The number of hate crimes investigated by the Vancouver Police Department (VPD) has more than tripled since 2006, according to new statistics recently released by the VPD.
Det Tim Houchen attributes the jump in part to a better understanding among police officers of how to identify crimes motivated by bias or hate.
Last year, the VPD hate crimes team examined 167 files and uncovered 86 hate-related incidents.
And the incidents are still probably being underreported, says Houchen, who until recently ran the VPD’s hate crime team.
Houchen notes the numbers don’t only pertain to gaybashings. But the two groups most often targeted in Vancouver, he says, are the gay and Jewish communities.
“We look at who’s being targeted and who feel the most fear,” Houchen says, “and that’s why the LGBT community and the Jewish community are the two communities that we work with the most.”

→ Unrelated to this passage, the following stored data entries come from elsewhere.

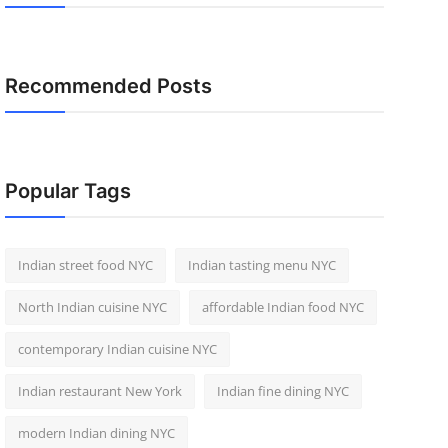
Recommended Posts
Popular Tags
Indian street food NYC
Indian tasting menu NYC
North Indian cuisine NYC
affordable Indian food NYC
contemporary Indian cuisine NYC
Indian restaurant New York
Indian fine dining NYC
modern Indian dining NYC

Det Cheryl Leggett recently stepped into Houchen’s role on the hate crimes team. An openly lesbian officer, Leggett is known around the Davie Village for her work as the liaison officer at the West End Community Policing Centre, and counts herself among those with a personal interest in preventing gaybashings.

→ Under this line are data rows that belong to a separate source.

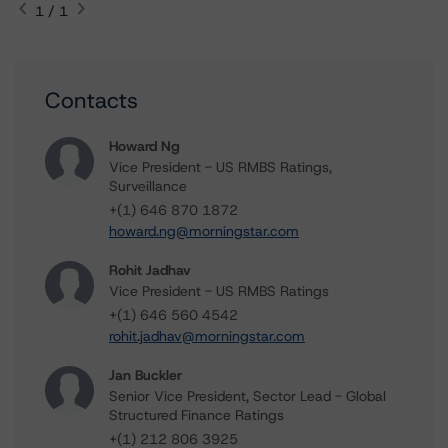
1 / 1
Contacts
Howard Ng
Vice President - US RMBS Ratings,
Surveillance
+(1) 646 870 1872
howard.ng@morningstar.com
Rohit Jadhav
Vice President - US RMBS Ratings
+(1) 646 560 4542
rohit.jadhav@morningstar.com
Jan Buckler
Senior Vice President, Sector Lead - Global
Structured Finance Ratings
+(1) 212 806 3925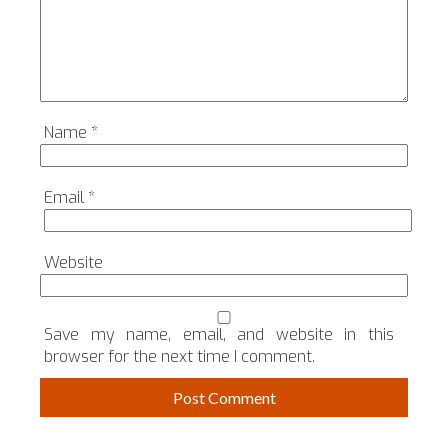
Name
*
Email
*
Website
Save my name, email, and website in this
browser for the next time I comment.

Leggett attributes Vancouver’s spike in hate crime investigations in part to the efforts made by the VPD and community groups like The Centre to encourage people who have been bashed to report it.
Doug Janoff, a researcher who specializes in anti-gay hate crimes and violence, also emphasizes the ways that police and community report and record gaybashings.
In a city like Ottawa, which holds monthly liaison meetings between police and the gay community, Janoff says, the consistency of reporting “takes the sting out of it a little bit.”
“When there is an information flow taking place on a regular basis, then it loses some of the perception of it being an epidemic,” he remarks.
In Vancouver’s nearest gay village south of the border, Seattle’s Queer Ally Coalition (QAC) is taking steps to improve community dialogue about hate crimes. Co-founded by gay Iraq veteran and anti-war activist Chanan Suarezdiaz, and recent New York transplant Eli Steffen, the group recently hosted a “Queers Unite! Take Back the Night” rally and march in Seattle’s Capitol Hill district.
About 350 people attended the “loud, boisterous event,” says Steffen, which aimed to reclaim the area “as a safe space for queer people.”
In what may parallel Vancouver’s experience in recent months, Steffen says the need for this event was made clear by a “really alarming spike” in known violence against LGBT people. According to him, at least six gaybashing incidents have already been recorded in or near Capitol Hill this year.
FBI statistics for 2007 also demonstrated a rise in anti-queer hate crime when compared to hate crimes as a whole.
Some consider the high-profile legal battles against gay rights a contributing factor.
“Efforts to amend the state constitution to preclude forever a same-sex couple from marrying are but one component of that system of violence,” North Carolinian News & Observer columnist Shannon Gilreath wrote last May.
Steffen echoes these sentiments and attributes an increasing boldness on the part of attackers in part to constitutional bans on gay marriage and the controversy over Proposition 8 in California.
He also thinks there may be a link between the economic recession and minority scapegoating.
“I think we want to believe that,” remarks Janoff, “but how much of that is actually provable is another question.”
Although some connection between economic conditions and the prevalence of lynchings in the pre-Depression South have been made, efforts to duplicate the findings using contemporary methods and data have yet to conclusively find a link.
“While it can be an interesting exercise to question why these particular events are happening at this particular time,” Janoff notes, “I think it’s an even more useful exercise to question: why is this not stopping?”
“Increased alcohol consumption increases the potential for altercations in any community,” notes Leggett, when asked if the close proximity of the Granville strip diminishes safety in Vancouver’s gay village. After a night out on Granville, some people are “causing problems with anybody they encounter” %mdash; including gays, she says.
Steffen points out that some Seattle gays have raised the idea of revitalizing that community’s nightly Q Patrol.
“Are there ways of framing some sort of Q Patrol where it’s not about meeting violence with violence, but about offering protection to our community?” he wonders.
“Instead of people roaming around with various weapons,” Steffen says he would rather see a kind of escorting service, “where people can call us and we walk you home at night or something of that nature.”
Whatever strategies are chosen to curb the gaybashings, Steffen notes, “if this is something we want as a community, people need to step up.”